Biofouling
represents great challenges in many applications, and
zwitterionic peptides have been a promising candidate due to their
biocompatibility and excellent antifouling performance. Inspired by
lubricin, we designed a loop-like zwitterionic peptide and investigated
the effect of conformation (linear or loop) on the antifouling properties
using a combination of surface plasma resonance (SPR), surface force
apparatus (SFA), and all atomistic molecular dynamics (MD) simulation
techniques. Our results demonstrate that the loop-like zwitterionic
peptides perform better in resisting the adsorption of proteins and
bacteria. SFA measurements show that the loop-like peptides reduce
the adhesion between the modified surface and the modeling foulant
lysozyme. All atomistic MD simulations reveal that the loop-like zwitterionic
peptides are more rigid than the linear-like zwitterionic peptides
and avoid the penetration of the terminus into the foulants, which
lower the interaction between the zwitterionic peptides and foulants.

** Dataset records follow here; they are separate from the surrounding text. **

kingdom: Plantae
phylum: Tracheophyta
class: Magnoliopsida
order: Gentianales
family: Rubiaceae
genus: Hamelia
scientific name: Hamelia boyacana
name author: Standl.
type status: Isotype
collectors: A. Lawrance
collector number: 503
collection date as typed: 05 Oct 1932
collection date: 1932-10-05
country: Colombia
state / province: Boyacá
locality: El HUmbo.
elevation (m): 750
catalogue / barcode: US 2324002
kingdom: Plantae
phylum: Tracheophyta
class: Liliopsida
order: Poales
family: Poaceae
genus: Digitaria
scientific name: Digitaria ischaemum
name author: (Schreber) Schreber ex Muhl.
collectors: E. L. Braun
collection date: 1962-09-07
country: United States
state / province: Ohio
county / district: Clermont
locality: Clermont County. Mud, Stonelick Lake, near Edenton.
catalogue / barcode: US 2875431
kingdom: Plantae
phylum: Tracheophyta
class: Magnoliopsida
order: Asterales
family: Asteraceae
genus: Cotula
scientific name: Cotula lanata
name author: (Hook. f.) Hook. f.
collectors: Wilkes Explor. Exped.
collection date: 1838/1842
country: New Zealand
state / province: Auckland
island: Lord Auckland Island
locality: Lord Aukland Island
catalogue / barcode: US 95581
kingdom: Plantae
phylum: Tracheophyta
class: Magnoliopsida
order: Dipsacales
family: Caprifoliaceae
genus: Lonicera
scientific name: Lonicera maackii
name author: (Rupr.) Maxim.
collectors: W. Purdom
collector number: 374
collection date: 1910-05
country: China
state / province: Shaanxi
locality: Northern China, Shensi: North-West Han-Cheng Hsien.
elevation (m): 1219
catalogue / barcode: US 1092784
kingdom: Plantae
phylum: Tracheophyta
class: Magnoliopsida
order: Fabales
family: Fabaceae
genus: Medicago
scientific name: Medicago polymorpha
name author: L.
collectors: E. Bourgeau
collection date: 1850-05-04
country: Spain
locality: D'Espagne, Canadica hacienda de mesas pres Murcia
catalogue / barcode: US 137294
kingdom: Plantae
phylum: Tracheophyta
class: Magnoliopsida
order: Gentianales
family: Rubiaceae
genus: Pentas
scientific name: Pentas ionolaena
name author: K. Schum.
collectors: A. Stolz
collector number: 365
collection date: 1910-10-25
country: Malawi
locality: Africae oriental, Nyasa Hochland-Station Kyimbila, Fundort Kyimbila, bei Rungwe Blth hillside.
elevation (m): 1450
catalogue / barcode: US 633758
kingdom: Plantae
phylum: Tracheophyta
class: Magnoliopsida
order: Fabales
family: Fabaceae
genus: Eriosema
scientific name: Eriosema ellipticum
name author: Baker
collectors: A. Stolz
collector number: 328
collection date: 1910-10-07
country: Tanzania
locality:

Besides, the loop-like zwitterionic peptides avoid the aggregation
of the chains and bind more water, improving the hydrophilicity and
antifouling performance. Altogether, this study provides a more comprehensive
understanding of the conformation effect of zwitterionic peptides
on their antifouling properties, which may contribute to designing
novel antifouling materials in various biomedical applications.